In Ghana food is an important part of the culture, and definitely something worth exploring when living and studying in Ghana. Everywhere you travel huge commercial sign is put along the road. Showing happy people eating home cooked Ghanaian food, and I’m pretty sure 90% of the sign is about tomato paste. Yes, you read right, tomato paste. So much of the delicious Ghanaian cousin is made with a tomato-based base. In this post I will introduce you, the reader, to some of the dishes and how they’re made, and my personal recommendations of places to get them. I will write also some of the vegan options they offer.


By far my favorite dish of all in Ghana is jollof rice. Commonly served with chicken, boiled egg and a dark tomato-based sauce. This dish you can get almost everywhere you go, but by far my favorite place to eat jollof is on campus. Just walk from the lecture hall and past the taxi stand. Here you’ll find a market with small kiosks that sells jollof and to a very affordable price. There is no place to sit down to eat it so you’ll get it in a takeaway box.

Jollof rice takes time to make, but it is well worth the time. First tomatoes are cut and the tripe is removed, then onions are chopped. This is put into a blender together with green peppers and water. This is the base which most of the food is made in. Pour the base from the blender in to a casserole. And add tomato-paste (quite a lot too) and let it boil while stirring. When its boiling add the rice to the boiling base and let it boil. The rice soaks up the tomato base and turns red and with all the delicious flavors. It is finished when all the moisture is gone from the casserole and you’re left with only the rice. It is important to stir regularly so the rice don’t burn in the bottom.

The vegan option is to add grilled fresh vegetables instead of the chicken. My favorite is grilled zucchinis and potatoes. It’s absolutely wonderful.


When in Ghana you will be asked if you have tried fufu. And you should. Fufu in Ghana is like bread for Europeans, an important part of the meal. Fufu is served in a soup of your choice. If you travel to Accra, make sure to stop by my favorite fufu place. The entrance is left to Duncan’s bar. This is the place to eat fufu in Accra all the locals stop by to eat their lunches here. I would recommend fufu with the spicy soup and lamb meat.

Fufu, like the jollof rice takes time to make. And the process is absolutely fascinating. It’s made by cassava and plantain flour and water. It is put in a bowl made of tree and a long wooden stick which is used to pound the mix. For every pound the mix is turned in between the pounds. It happens so rhythmically, it’s almost like a dance between the person who is pounding and the person who is turning. To make the perfect jollof this process takes hours. They start early in the morning and are finished in time for lunch around 11-12. The consistency is a doughty sticky ball. This is the fufu.

The soups are a matter of taste, as mentioned above, my favorite is the spicy soup, but the groundnut soup is also worth your time. It’s a bit more filling but can be a little bit much for my taste.  For people who want the vegan options; the soup is great without the meat and is made of fresh ingredients.

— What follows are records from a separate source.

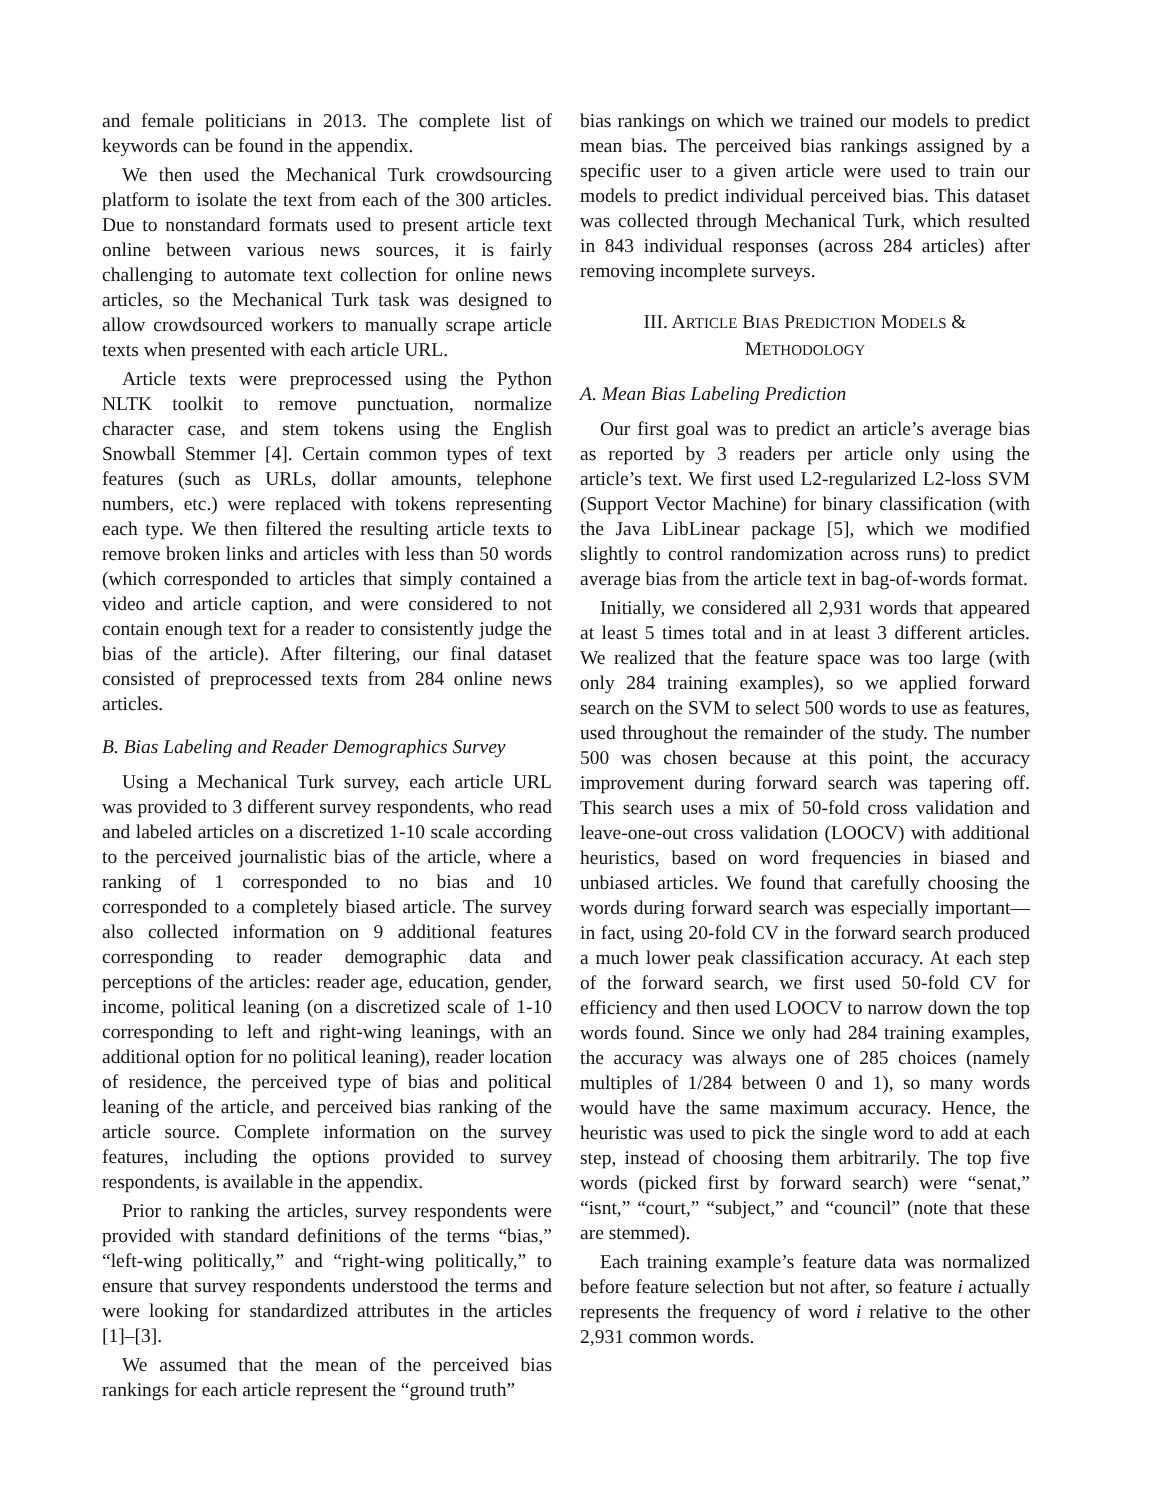and female politicians in 2013. The complete list of keywords can be found in the appendix.
We then used the Mechanical Turk crowdsourcing platform to isolate the text from each of the 300 articles. Due to nonstandard formats used to present article text online between various news sources, it is fairly challenging to automate text collection for online news articles, so the Mechanical Turk task was designed to allow crowdsourced workers to manually scrape article texts when presented with each article URL.
Article texts were preprocessed using the Python NLTK toolkit to remove punctuation, normalize character case, and stem tokens using the English Snowball Stemmer [4]. Certain common types of text features (such as URLs, dollar amounts, telephone numbers, etc.) were replaced with tokens representing each type. We then filtered the resulting article texts to remove broken links and articles with less than 50 words (which corresponded to articles that simply contained a video and article caption, and were considered to not contain enough text for a reader to consistently judge the bias of the article). After filtering, our final dataset consisted of preprocessed texts from 284 online news articles.
B. Bias Labeling and Reader Demographics Survey
Using a Mechanical Turk survey, each article URL was provided to 3 different survey respondents, who read and labeled articles on a discretized 1-10 scale according to the perceived journalistic bias of the article, where a ranking of 1 corresponded to no bias and 10 corresponded to a completely biased article. The survey also collected information on 9 additional features corresponding to reader demographic data and perceptions of the articles: reader age, education, gender, income, political leaning (on a discretized scale of 1-10 corresponding to left and right-wing leanings, with an additional option for no political leaning), reader location of residence, the perceived type of bias and political leaning of the article, and perceived bias ranking of the article source. Complete information on the survey features, including the options provided to survey respondents, is available in the appendix.
Prior to ranking the articles, survey respondents were provided with standard definitions of the terms “bias,” “left-wing politically,” and “right-wing politically,” to ensure that survey respondents understood the terms and were looking for standardized attributes in the articles [1]–[3].
We assumed that the mean of the perceived bias rankings for each article represent the “ground truth”
bias rankings on which we trained our models to predict mean bias. The perceived bias rankings assigned by a specific user to a given article were used to train our models to predict individual perceived bias. This dataset was collected through Mechanical Turk, which resulted in 843 individual responses (across 284 articles) after removing incomplete surveys.
III. ARTICLE BIAS PREDICTION MODELS &
METHODOLOGY
A. Mean Bias Labeling Prediction
Our first goal was to predict an article’s average bias as reported by 3 readers per article only using the article’s text. We first used L2-regularized L2-loss SVM (Support Vector Machine) for binary classification (with the Java LibLinear package [5], which we modified slightly to control randomization across runs) to predict average bias from the article text in bag-of-words format.
Initially, we considered all 2,931 words that appeared at least 5 times total and in at least 3 different articles. We realized that the feature space was too large (with only 284 training examples), so we applied forward search on the SVM to select 500 words to use as features, used throughout the remainder of the study. The number 500 was chosen because at this point, the accuracy improvement during forward search was tapering off. This search uses a mix of 50-fold cross validation and leave-one-out cross validation (LOOCV) with additional heuristics, based on word frequencies in biased and unbiased articles. We found that carefully choosing the words during forward search was especially important—in fact, using 20-fold CV in the forward search produced a much lower peak classification accuracy. At each step of the forward search, we first used 50-fold CV for efficiency and then used LOOCV to narrow down the top words found. Since we only had 284 training examples, the accuracy was always one of 285 choices (namely multiples of 1/284 between 0 and 1), so many words would have the same maximum accuracy. Hence, the heuristic was used to pick the single word to add at each step, instead of choosing them arbitrarily. The top five words (picked first by forward search) were “senat,” “isnt,” “court,” “subject,” and “council” (note that these are stemmed).
Each training example’s feature data was normalized before feature selection but not after, so feature i actually represents the frequency of word i relative to the other 2,931 common words.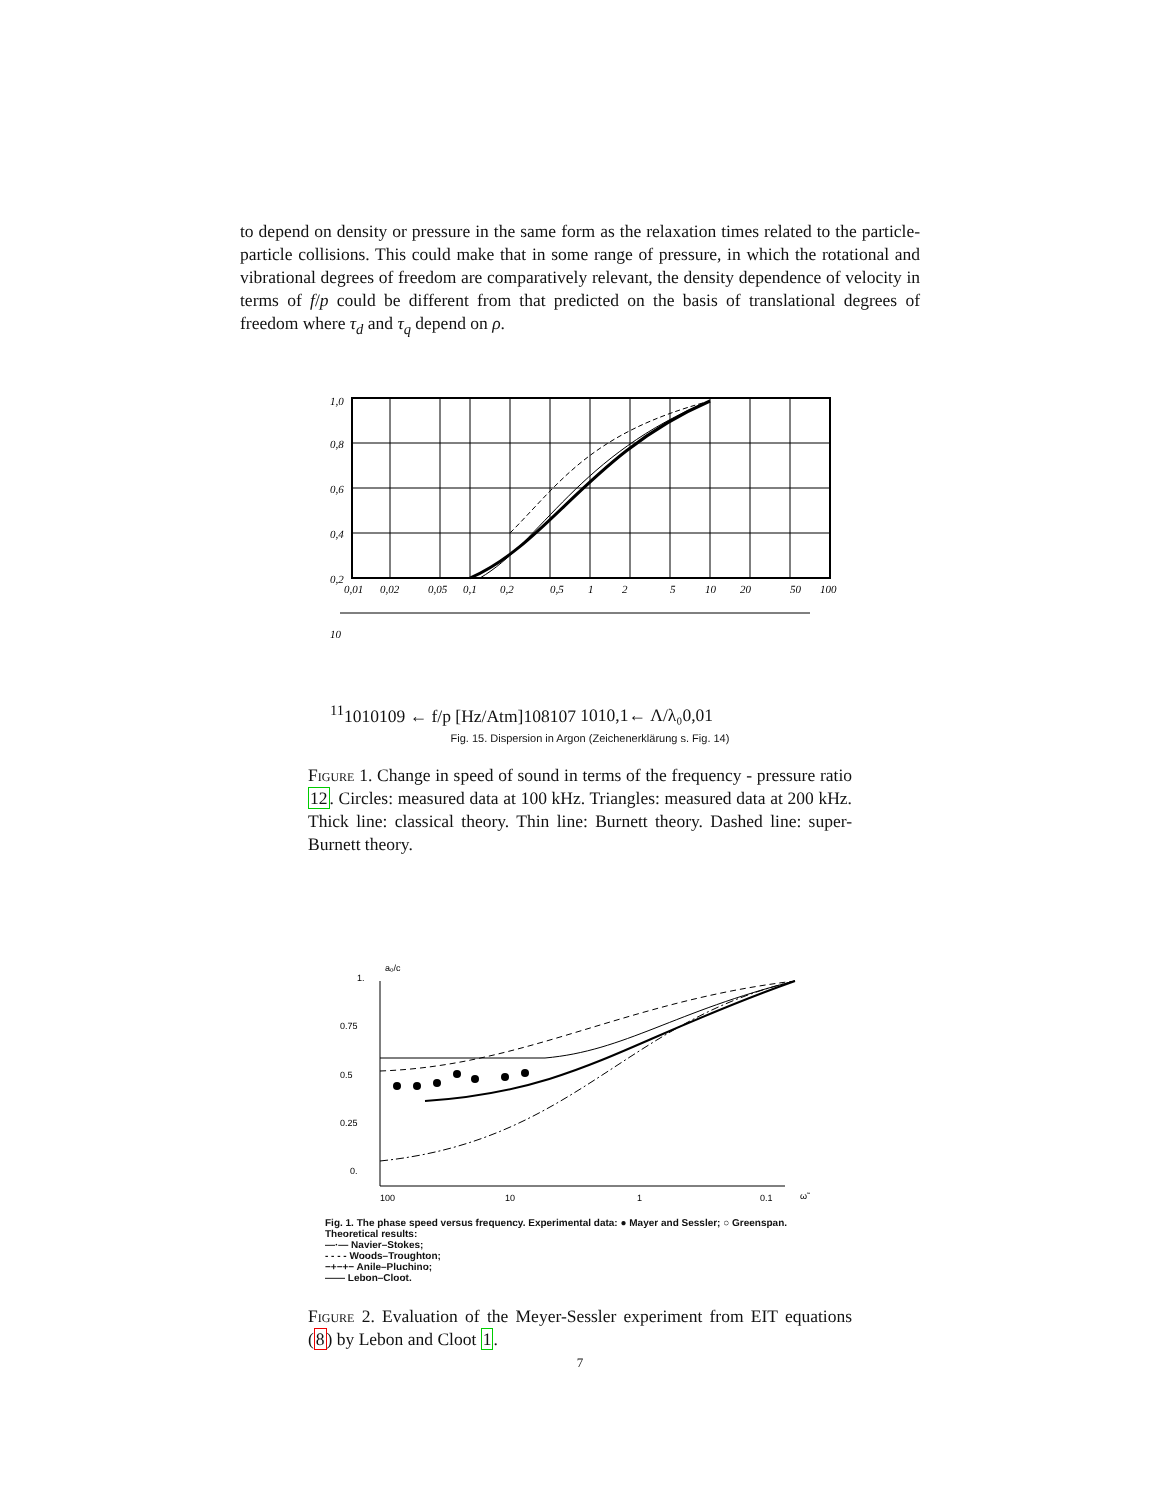to depend on density or pressure in the same form as the relaxation times related to the particle-particle collisions. This could make that in some range of pressure, in which the rotational and vibrational degrees of freedom are comparatively relevant, the density dependence of velocity in terms of f/p could be different from that predicted on the basis of translational degrees of freedom where τ<sub>d</sub> and τ<sub>q</sub> depend on ρ.
1,0
0,8
0,6
0,4
0,2
0,01
0,02
0,05
0,1
0,2
0,5
1
2
5
10
20
50
100
1011
1010
109
← f/p [Hz/Atm]
108
107
10
1
0,1
← Λ/λ₀
0,01
Fig. 15. Dispersion in Argon (Zeichenerklärung s. Fig. 14)
Figure 1. Change in speed of sound in terms of the frequency - pressure ratio 12. Circles: measured data at 100 kHz. Triangles: measured data at 200 kHz. Thick line: classical theory. Thin line: Burnett theory. Dashed line: super-Burnett theory.
aₒ/c
1.
0.75
0.5
0.25
0.
100
10
1
0.1
ω̃
Fig. 1. The phase speed versus frequency. Experimental data: ● Mayer and Sessler; ○ Greenspan.
Theoretical results:
—·— Navier–Stokes;
- - - - Woods–Troughton;
−+−+− Anile–Pluchino;
—— Lebon–Cloot.
Figure 2. Evaluation of the Meyer-Sessler experiment from EIT equations (8) by Lebon and Cloot 1.
7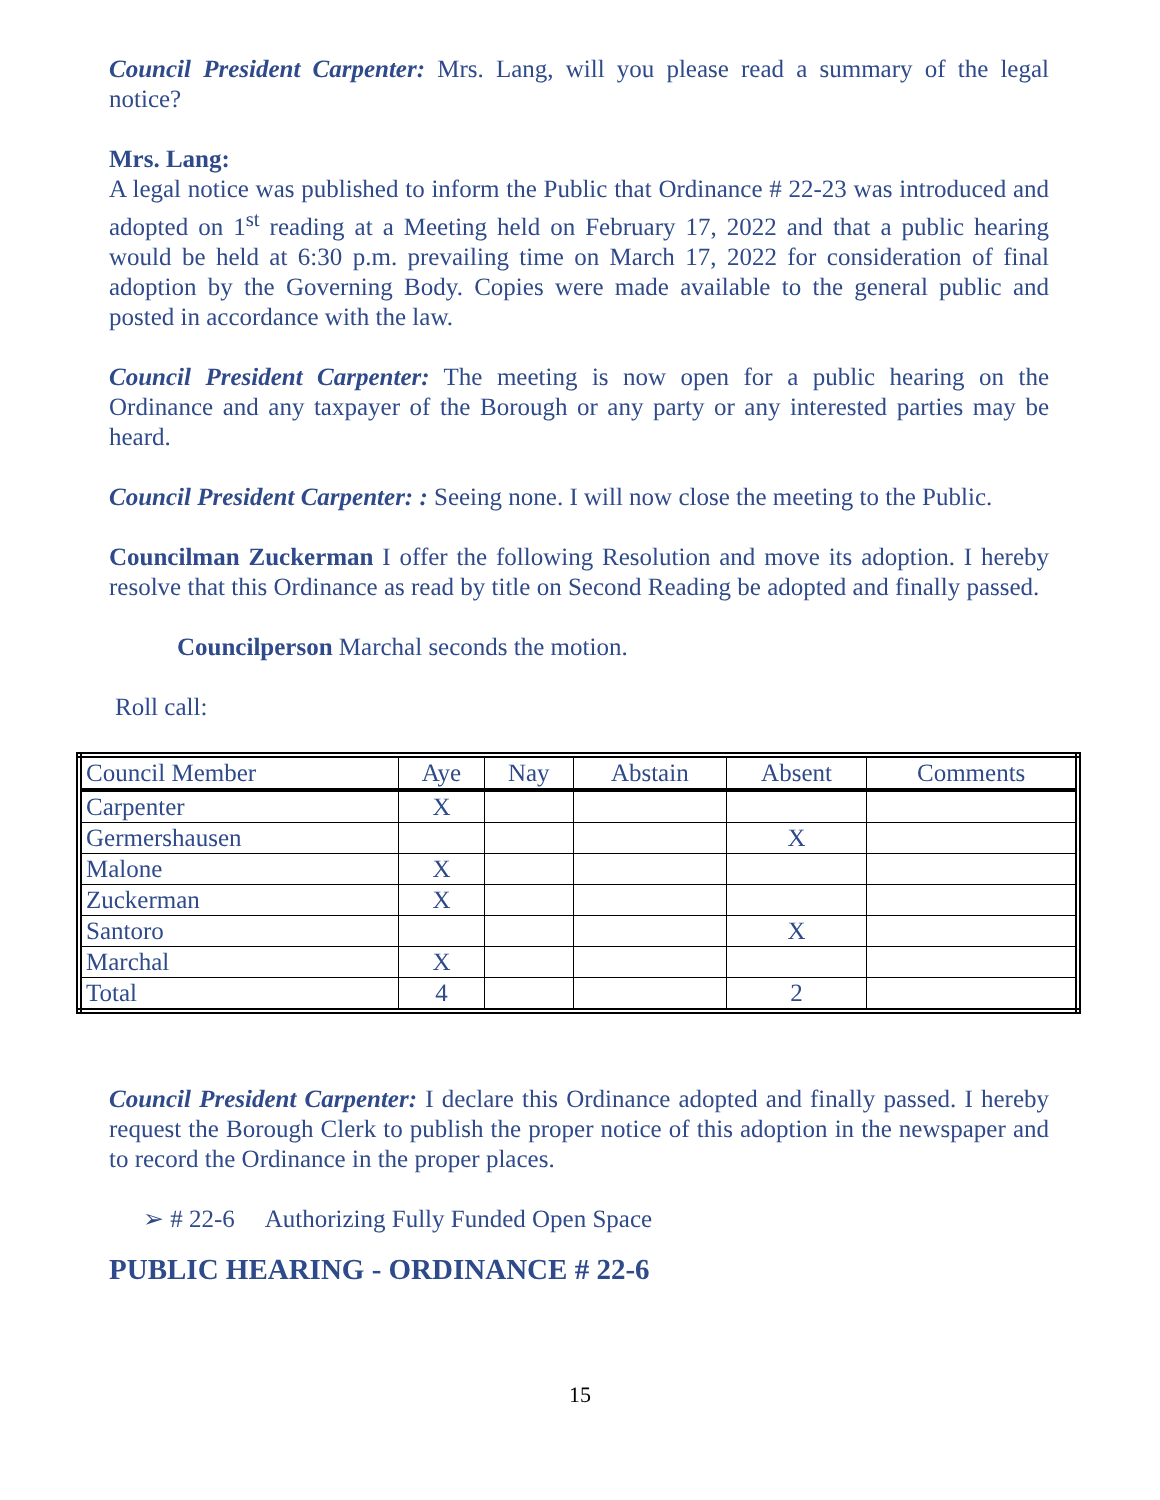Council President Carpenter: Mrs. Lang, will you please read a summary of the legal notice?
Mrs. Lang:
A legal notice was published to inform the Public that Ordinance # 22-23 was introduced and adopted on 1<sup>st</sup> reading at a Meeting held on February 17, 2022 and that a public hearing would be held at 6:30 p.m. prevailing time on March 17, 2022 for consideration of final adoption by the Governing Body. Copies were made available to the general public and posted in accordance with the law.
Council President Carpenter: The meeting is now open for a public hearing on the Ordinance and any taxpayer of the Borough or any party or any interested parties may be heard.
Council President Carpenter: : Seeing none. I will now close the meeting to the Public.
Councilman Zuckerman I offer the following Resolution and move its adoption. I hereby resolve that this Ordinance as read by title on Second Reading be adopted and finally passed.
Councilperson Marchal seconds the motion.
Roll call:
| Council Member | Aye | Nay | Abstain | Absent | Comments |
| Carpenter | X | | | | |
| Germershausen | | | | X | |
| Malone | X | | | | |
| Zuckerman | X | | | | |
| Santoro | | | | X | |
| Marchal | X | | | | |
| Total | 4 | | | 2 | |
Council President Carpenter: I declare this Ordinance adopted and finally passed. I hereby request the Borough Clerk to publish the proper notice of this adoption in the newspaper and to record the Ordinance in the proper places.
➢ # 22-6 Authorizing Fully Funded Open Space
PUBLIC HEARING - ORDINANCE # 22-6
15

This dish you will come to know as it is served every Tuesday and Thursday at the campus cafeteria, you’ll eat your lunch after lectures. Red-Red is a 100% vegetarian dish. Made with blacked eyed beans, tomato sauce and fried plantain.

It is made with the same base as jollof rice. Blend water, tomato (without the tripe), onion and pepper, add it to a casserole and add the tomato paste. Add the beans and let them cook together until the beans are finished. This depends on how long they have been soaked before starting to cook. Right before serving times cut and fry plantains and voila.


This is no dish, but an excellent beverage. Sobolo, or as it sometimes is referred to “Hibiscus Iced Tea” is perfect for warm days under the sun. It is made from cooked hibiscus, lemons, sugar and water. It is then refrigerated and served cold. The perfect beverage for a student doing fieldwork with low blood sugar. My favorite sobolo is made by the host family I lived with in Accra during my field work. She sells them to a very low price and I recommend to stock up and have in a refrigerator to drink when you’re finished with the daily activities.

I sincerely hope you found this insightful. The Ghanaian kitchen is much larger than the three different dishes I have written about, but I hope you find the Ghanaian kitchen as delightful as I did, and that you enjoy every meal.

I also hope that you’ll excuse my pictures and trust the dishes when you order them in real life.